O anúncio das novas operações do Banco Central veio num momento que trouxe algum ruído no mercado. A medida foi informada na quarta-feira logo após o dólar fechar acima de R$ 4. No entanto, a iniciativa não foi exatamente uma surpresa para o mercado, nem teve efeito direto sobre a cotação.
Para Carlos Kawall, economista-chefe do banco Safra, a nova atuação do Banco Central ajuda a reequilibrar o mercado cambial em vista de uma necessidade da economia real. Não se trata, assim, de uma intervenção na cotação do dólar. A estratégia “tem a ver com uso de instrumentos mais eficiente para intervir no câmbio, num momento em que o fluxo tem sido negativo por motivos até que positivos”.
Em 2019, o mercado à vista tem operado num dinâmica diferente do padrão histórico. Além das remessas sazonais de fim de trimestre, o mercado também sofreu o efeito colateral da substituição de captações externas pelo acesso das empresas ao mercado local. Tudo isso respaldado pelo novo quadro de juros baixos – algo que também tira a atratividade de operações especulativas de busca por rentabilidade.
“Ficou muito mais fácil e muito mais barato captar localmente do que no exterior”, diz Daniel Motta, diretor da área de negociação das mesas de renda fixa e renda variável do Goldman Sachs no Brasil. Esse processo, inclusive, acaba deixando o dólar um pouco mais alto por aqui, acrescenta Motta. “O mercado queria ‘spot’ e o BC vinha dando linha [venda com compromisso de recompra]. Só que parece ser mais fácil, conforme conversado com o mercado, oferecer dólar à vista das reservas cambiais”.
A nova estratégia serve para reduzir incertezas. “Todo fim de mês você tem rolagem ou de posição de swap ou de posição de linha. E o mercado fica nervoso com a dúvida se vai rolar ou não. Agora, você diminui a quantidade de instrumentos. Só pelo fato de deixar o mercado mais eficiente, tira um fator de preocupação”, diz Motta.
O profissional do Goldman destaca que, ao ofertar moeda à vista no fim do mês, o BC tira pressão que seria gerada pelo vencimento de US$ 3,8 bilhões em operações de linha no começo de setembro. De qualquer maneira, a ideia primordial da operação anunciada pelo BC é que todo o estoque de swap tradicional vincendo em outubro, de US$ 3,8445 bilhões, seja rolado ou trocado por dólares à vista, sem afetar a posição cambial líquida do BC.

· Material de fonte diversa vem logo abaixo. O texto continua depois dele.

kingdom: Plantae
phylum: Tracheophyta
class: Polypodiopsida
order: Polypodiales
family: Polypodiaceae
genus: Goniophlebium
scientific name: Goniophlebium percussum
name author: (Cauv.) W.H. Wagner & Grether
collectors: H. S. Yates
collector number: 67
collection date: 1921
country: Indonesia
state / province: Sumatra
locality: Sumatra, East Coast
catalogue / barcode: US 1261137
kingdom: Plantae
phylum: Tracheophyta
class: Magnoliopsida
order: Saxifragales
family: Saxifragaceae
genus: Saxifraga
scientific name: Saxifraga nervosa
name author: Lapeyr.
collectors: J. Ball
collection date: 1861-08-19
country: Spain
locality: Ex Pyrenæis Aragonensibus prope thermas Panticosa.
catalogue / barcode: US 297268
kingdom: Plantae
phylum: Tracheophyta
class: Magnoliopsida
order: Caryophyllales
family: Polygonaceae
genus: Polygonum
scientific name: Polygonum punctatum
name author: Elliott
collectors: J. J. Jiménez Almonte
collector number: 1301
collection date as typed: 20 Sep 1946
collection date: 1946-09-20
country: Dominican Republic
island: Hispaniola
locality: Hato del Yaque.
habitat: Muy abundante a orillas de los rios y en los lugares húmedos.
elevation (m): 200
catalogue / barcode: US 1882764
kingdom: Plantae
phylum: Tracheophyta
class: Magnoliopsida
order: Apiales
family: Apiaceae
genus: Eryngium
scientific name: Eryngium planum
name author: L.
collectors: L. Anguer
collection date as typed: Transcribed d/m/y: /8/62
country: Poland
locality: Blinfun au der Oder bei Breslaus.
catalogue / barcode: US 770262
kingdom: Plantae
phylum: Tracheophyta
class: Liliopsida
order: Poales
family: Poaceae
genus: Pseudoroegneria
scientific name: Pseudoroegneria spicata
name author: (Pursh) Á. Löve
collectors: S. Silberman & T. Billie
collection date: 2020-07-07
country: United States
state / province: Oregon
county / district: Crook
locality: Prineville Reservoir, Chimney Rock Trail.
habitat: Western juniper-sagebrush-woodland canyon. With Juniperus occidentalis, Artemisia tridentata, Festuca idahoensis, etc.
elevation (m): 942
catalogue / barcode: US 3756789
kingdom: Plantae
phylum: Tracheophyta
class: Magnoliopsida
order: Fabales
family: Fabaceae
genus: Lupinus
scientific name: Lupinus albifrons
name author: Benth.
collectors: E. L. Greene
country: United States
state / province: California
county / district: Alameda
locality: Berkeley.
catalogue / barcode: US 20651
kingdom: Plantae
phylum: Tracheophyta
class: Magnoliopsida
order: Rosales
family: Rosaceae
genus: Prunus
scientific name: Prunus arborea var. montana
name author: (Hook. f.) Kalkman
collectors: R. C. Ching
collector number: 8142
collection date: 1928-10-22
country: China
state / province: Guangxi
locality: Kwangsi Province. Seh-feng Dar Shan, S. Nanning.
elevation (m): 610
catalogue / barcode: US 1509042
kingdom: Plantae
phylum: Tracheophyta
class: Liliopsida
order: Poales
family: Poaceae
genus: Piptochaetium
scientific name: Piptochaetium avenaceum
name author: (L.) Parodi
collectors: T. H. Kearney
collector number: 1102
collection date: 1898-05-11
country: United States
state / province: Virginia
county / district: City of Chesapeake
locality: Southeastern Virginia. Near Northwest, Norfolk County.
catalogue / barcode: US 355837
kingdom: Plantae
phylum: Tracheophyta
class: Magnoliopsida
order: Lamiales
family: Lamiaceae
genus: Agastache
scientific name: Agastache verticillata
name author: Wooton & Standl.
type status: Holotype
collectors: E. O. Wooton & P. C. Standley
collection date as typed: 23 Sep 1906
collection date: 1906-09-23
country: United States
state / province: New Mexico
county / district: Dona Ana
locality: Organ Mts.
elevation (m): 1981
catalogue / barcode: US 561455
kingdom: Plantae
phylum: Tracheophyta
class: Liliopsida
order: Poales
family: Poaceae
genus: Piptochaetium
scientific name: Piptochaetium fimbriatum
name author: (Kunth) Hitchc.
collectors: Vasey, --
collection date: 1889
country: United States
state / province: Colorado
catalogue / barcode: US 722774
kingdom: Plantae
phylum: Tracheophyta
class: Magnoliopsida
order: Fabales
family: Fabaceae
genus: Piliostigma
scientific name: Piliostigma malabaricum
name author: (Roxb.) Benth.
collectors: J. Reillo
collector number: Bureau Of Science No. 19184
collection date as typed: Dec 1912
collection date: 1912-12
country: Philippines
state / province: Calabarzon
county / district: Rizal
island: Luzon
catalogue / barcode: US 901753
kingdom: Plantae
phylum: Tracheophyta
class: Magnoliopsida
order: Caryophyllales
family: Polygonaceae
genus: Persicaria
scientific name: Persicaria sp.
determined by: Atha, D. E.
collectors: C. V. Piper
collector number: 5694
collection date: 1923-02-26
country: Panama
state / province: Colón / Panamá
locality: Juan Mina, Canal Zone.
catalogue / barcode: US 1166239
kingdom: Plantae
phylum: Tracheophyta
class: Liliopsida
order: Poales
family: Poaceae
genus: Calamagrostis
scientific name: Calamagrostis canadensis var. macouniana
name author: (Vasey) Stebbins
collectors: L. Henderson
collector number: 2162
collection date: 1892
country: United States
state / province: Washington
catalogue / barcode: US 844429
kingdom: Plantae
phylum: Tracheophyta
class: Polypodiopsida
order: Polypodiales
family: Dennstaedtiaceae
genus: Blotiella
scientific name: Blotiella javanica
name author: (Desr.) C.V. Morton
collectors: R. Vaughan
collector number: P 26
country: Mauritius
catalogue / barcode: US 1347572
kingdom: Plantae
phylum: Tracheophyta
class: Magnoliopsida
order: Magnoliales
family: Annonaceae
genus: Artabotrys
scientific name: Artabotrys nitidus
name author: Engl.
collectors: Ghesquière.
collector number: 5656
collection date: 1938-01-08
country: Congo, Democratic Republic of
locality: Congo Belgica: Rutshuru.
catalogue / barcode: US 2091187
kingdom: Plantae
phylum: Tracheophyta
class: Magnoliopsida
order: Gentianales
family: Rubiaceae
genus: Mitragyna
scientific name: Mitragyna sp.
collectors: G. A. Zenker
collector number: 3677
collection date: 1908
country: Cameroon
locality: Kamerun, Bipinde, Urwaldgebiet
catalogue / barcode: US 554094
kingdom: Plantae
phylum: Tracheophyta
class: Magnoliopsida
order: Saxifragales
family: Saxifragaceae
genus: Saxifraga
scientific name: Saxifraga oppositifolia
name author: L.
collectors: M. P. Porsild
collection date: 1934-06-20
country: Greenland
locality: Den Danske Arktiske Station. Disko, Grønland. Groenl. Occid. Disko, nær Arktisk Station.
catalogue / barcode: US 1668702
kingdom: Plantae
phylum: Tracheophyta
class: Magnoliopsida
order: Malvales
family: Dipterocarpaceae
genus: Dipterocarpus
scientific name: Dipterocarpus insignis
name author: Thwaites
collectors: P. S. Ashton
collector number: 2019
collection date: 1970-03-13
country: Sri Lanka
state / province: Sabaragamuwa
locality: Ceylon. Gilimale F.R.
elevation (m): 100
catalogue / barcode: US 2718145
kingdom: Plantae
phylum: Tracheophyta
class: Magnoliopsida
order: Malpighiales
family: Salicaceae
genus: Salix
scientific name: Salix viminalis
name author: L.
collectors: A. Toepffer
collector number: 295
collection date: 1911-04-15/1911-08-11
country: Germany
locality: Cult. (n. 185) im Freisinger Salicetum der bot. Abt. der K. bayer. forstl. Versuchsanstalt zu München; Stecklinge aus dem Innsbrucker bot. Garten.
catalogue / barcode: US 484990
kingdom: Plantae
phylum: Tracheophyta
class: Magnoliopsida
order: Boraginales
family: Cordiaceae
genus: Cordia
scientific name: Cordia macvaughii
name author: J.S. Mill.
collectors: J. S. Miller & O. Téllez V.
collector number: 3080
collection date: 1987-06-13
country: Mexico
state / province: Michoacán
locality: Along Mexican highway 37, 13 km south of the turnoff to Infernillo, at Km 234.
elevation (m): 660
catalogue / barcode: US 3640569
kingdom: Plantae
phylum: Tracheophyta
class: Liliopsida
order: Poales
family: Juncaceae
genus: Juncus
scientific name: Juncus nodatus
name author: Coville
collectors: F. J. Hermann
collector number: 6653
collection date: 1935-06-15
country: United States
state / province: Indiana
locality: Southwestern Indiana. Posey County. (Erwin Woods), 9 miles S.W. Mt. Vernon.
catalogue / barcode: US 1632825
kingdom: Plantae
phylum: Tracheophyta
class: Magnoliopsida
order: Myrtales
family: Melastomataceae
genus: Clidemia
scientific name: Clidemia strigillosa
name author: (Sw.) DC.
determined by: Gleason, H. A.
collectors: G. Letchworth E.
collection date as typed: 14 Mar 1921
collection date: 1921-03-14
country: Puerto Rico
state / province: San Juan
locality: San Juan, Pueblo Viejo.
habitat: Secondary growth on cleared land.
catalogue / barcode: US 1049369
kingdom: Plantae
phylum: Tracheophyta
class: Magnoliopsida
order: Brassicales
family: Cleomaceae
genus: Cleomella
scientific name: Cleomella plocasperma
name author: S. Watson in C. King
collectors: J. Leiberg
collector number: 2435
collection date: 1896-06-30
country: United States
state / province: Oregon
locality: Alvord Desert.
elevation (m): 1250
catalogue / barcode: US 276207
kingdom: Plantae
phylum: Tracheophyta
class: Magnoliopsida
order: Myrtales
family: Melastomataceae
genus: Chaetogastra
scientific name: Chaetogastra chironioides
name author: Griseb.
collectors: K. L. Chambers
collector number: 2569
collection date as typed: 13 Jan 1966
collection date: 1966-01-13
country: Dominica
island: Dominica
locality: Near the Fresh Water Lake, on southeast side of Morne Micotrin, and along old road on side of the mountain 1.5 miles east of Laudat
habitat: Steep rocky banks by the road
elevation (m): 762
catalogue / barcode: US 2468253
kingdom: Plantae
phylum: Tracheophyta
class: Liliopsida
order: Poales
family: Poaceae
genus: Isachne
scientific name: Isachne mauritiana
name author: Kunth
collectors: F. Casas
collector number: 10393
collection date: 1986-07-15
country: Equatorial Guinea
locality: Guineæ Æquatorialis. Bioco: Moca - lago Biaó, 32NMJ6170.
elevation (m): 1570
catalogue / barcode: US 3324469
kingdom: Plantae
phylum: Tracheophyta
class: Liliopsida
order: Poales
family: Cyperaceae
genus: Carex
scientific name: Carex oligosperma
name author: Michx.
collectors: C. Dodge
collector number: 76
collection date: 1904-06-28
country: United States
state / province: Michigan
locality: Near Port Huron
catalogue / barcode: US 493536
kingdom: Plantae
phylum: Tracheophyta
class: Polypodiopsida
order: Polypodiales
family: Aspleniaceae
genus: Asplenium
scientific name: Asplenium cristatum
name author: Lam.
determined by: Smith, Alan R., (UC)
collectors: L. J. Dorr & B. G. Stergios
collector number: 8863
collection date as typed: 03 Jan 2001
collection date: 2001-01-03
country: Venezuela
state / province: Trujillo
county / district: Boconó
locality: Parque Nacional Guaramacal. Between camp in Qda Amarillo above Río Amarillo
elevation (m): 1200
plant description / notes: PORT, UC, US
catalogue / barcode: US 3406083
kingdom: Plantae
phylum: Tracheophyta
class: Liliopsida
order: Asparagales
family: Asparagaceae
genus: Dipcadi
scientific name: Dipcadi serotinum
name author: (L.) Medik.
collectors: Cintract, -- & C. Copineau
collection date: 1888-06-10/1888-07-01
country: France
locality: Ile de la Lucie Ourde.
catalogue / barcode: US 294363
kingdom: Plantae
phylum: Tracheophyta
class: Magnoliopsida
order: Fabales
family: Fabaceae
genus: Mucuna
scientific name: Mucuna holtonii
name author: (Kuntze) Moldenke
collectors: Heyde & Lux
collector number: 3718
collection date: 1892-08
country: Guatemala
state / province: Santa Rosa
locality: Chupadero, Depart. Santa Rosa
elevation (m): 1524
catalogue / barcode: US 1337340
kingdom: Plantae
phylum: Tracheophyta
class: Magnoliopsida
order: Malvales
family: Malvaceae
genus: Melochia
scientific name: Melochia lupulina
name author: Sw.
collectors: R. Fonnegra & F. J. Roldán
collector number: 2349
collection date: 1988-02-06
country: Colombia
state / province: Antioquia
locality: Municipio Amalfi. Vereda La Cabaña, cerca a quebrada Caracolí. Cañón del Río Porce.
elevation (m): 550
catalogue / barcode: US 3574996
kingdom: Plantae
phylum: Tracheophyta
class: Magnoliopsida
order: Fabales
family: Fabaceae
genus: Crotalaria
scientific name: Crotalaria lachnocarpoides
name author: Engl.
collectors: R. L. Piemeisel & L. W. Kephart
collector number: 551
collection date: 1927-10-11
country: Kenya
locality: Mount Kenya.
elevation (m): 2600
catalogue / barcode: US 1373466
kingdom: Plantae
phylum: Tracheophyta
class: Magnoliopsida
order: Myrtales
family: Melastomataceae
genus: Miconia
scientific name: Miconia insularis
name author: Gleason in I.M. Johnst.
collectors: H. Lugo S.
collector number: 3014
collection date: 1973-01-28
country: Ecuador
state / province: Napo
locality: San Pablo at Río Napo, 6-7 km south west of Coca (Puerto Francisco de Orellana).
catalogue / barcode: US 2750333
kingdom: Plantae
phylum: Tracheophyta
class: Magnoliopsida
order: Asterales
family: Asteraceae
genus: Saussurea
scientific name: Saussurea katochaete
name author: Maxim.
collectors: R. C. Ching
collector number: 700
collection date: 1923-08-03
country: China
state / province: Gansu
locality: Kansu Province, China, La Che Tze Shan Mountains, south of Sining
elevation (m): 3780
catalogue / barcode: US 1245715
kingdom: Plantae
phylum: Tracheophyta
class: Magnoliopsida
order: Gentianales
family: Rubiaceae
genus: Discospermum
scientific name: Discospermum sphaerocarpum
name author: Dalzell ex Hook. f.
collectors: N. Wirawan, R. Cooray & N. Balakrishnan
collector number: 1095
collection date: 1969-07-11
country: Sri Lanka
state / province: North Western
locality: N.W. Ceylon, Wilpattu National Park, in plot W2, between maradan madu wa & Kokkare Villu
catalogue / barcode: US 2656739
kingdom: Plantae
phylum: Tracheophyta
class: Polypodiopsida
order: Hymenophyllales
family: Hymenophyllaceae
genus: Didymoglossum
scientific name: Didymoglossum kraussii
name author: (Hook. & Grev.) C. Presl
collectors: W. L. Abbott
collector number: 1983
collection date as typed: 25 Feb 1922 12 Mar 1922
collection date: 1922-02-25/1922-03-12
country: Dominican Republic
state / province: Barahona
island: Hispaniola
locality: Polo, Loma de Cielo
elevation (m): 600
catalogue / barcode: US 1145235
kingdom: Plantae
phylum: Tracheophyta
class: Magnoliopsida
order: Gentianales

A primeira oferta de dólares do BC abre espaço para novas operações do mesmo tipo, mas isto dependerá das condições de mercado, diz Masagão, do Santander. “Certamente a porta foi aberta para fazer um volume maior [de venda de moeda], mas não existe nenhuma garantia”, diz. Ele ressalta, porém, que essa situação de baixa liquidez no mercado à vista ainda deve perdurar. Como exemplo, citou o pré-pagamento de US$ 3 bilhões em dívidas da Petrobras com o China Development Bank, anunciado na quarta pela estatal.
Os profissionais de mercado reforçam, entretanto, que as operações do BC não sinalizam uma mudança estrutural do tamanho das reservas cambiais.
Para Josué Alfredo Pellegrini, consultor legislativo e diretor do Instituto Fiscal Independente (IFI) do Senado, a venda de um volume pequeno de dólares neste momento não ameaça o efeito “colchão de segurança” das reservas. Por outro lado, sobre o efeito fiscal de redução da dívida bruta – ao vender dólares, o BC deve equilibrar a retirada de reais da economia resgatando as operações compromissadas – o analista acredita que a medida é desprezível, ao menos num primeiro momento.
“Neste momento, estamos falando de algo em torno de R$ 15 bilhões ou R$ 16 bilhões [em títulos da dívida resgatados]. O estoque total da dívida está em perto de R$ 4 trilhões, é só fazer os cálculos”, diz. “Temos um efeito colateral positivo. Mas a preocupação do BC agora é outra.”